The Bank of America app runs on Graphene without issues however. So generally speaking it is not true that banking apps don't run on de-Googled phones. Here it is the developers that are to blame if they enforce compliance with Google's requirements and don't stick to the basic FOSS version of the OS.
And let's be honest, it's not like there hasn't been spent a decade or more, with thousands of developers working tirelessly on making Android as good as it is today. Like linux laptops not burning up immediately is itself a change upstreamed from android development, but that's just half of the story.
A mobile OS fundamentally needs a different application model -- apps can't just decide to run whenever they like. How will desktop GIMP know that it shouldn't waste my battery when in the background (unless it very specially requests it throuhg an API made just for that)? Does suspending it work as you expect? For how long will you suspend it, shouldn't you kill it as well after a while? Who saves stuff?
I can't help but feel that anyone strongly advocating for a GNU Linux phone (because let's be honest, Android is the linux phone) is just not familiar with the actual context of what it entails.
I maintain a project [1] that tries to collect and track them all, and ... at least for keeping track of how they all develop, there's not a few apps. ;-)
You currently list 720 apps, Google Play Store has 3.3 million.
Even if we assume that a good chunk of that may be "duplicate" in terms of functionality (e.g. todo apps), that is still just a completely different dimension of apps and use cases covered by android natively.
I don't recommend using the vast majority of mobile apps, which exist for data-mining and addiction-maintenance purposes.

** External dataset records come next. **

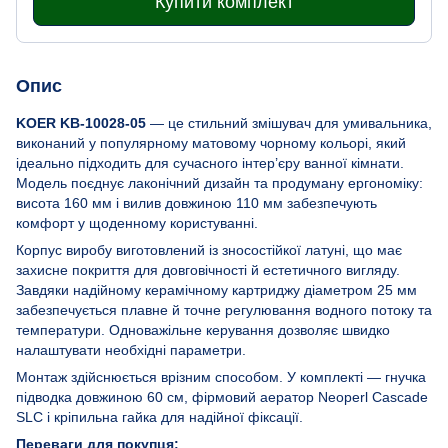
Купити комплект
Опис
KOER KB-10028-05
— це стильний змішувач для умивальника,
виконаний у популярному матовому чорному кольорі, який
ідеально підходить для сучасного інтер’єру ванної кімнати.
Модель поєднує лаконічний дизайн та продуману ергономіку:
висота 160 мм і вилив довжиною 110 мм забезпечують
комфорт у щоденному користуванні.
Корпус виробу виготовлений із зносостійкої латуні, що має
захисне покриття для довговічності й естетичного вигляду.
Завдяки надійному керамічному картриджу діаметром 25 мм
забезпечується плавне й точне регулювання водного потоку та
температури. Одноважільне керування дозволяє швидко
налаштувати необхідні параметри.
Монтаж здійснюється врізним способом. У комплекті — гнучка
підводка довжиною 60 см, фірмовий аератор Neoperl Cascade
SLC і кріпильна гайка для надійної фіксації.
Переваги для покупця:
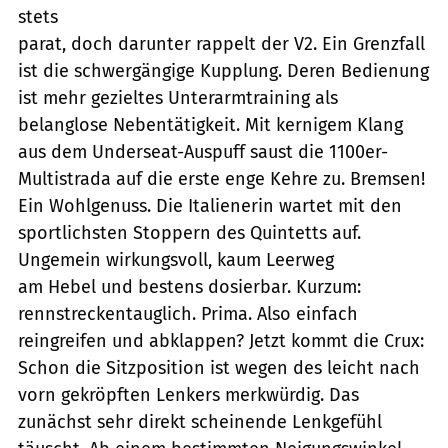
stets
parat, doch darunter rappelt der V2. Ein Grenzfall
ist die schwergängige Kupplung. Deren Bedienung
ist mehr gezieltes Unterarmtraining als
belanglose Nebentätigkeit. Mit kernigem Klang
aus dem Underseat-Auspuff saust die 1100er-
Multistrada auf die erste enge Kehre zu. Bremsen!
Ein Wohlgenuss. Die Italienerin wartet mit den
sportlichsten Stoppern des Quintetts auf.
Ungemein wirkungsvoll, kaum Leerweg
am Hebel und bestens dosierbar. Kurzum:
rennstreckentauglich. Prima. Also einfach
reingreifen und abklappen? Jetzt kommt die Crux:
Schon die Sitzposition ist wegen des leicht nach
vorn gekröpften Lenkers merkwürdig. Das
zunächst sehr direkt scheinende Lenkgefühl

Android is specifically known as the worst ecosystem in this regard. Browsers continue to work, despite the corporate push to dark patterns.
It's Linux, if you need something you or someone else will eventually write it. But first there needs to be acceptable, working hardware. Enter the FLX1/s, and we come full circle.

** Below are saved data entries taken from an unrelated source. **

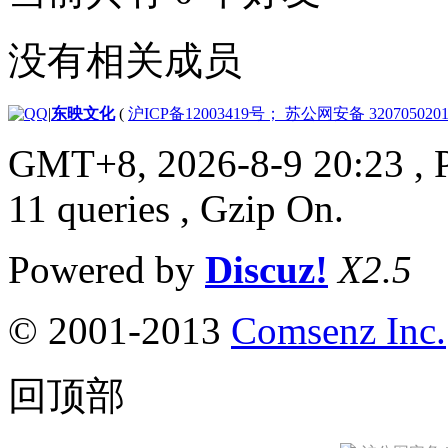
没有相关成员
|
东映文化
(
沪ICP备12003419号； 苏公网安备 3207050201
GMT+8, 2026-8-9 20:23
, 
11 queries , Gzip On.
Powered by
Discuz!
X2.5
© 2001-2013
Comsenz Inc.
回顶部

Sure, the majority of mobile apps suck. But even then, 1% of it is still orders of magnitude larger than the number of "Linux" apps, and there are surely more actually decent mobile apps than that.
Besides, open-source doesn't have to be GNU, there are a bunch of open source apps on F-Droid.
I also reject non-free apps whose main purpose is to snoop on their users like Facebook. But what about dozens of FOSS projects like Home Assistant, Jellyfin, Nextcloud, KeePass and many others? All of these have polished clients that work perfectly on Android and provide an experience that rivals or surpasses commercial offerings. They took years to develop and I don't expect Linux phone versions will ever be released because of the chicken and egg problem. You can emulate these apps with Waydroid on a Linux device, but you will almost certainly lose some features like GPS access or notifications. At the end of the day, you will mainly be running Android apps anyway, free or non-free, so you are better off with an Android device in the first place.
I currently use 0 Android apps, so honestly believe one could survive without them.
I'm glad Waydroid is a thing for folks that are, and sorry attestation prevents full compatibility. But neither issue should get in the way of investment in modern Linux phones, which I've been desperately waiting for, for years.
Web apps are still a thing as well, believe it or not.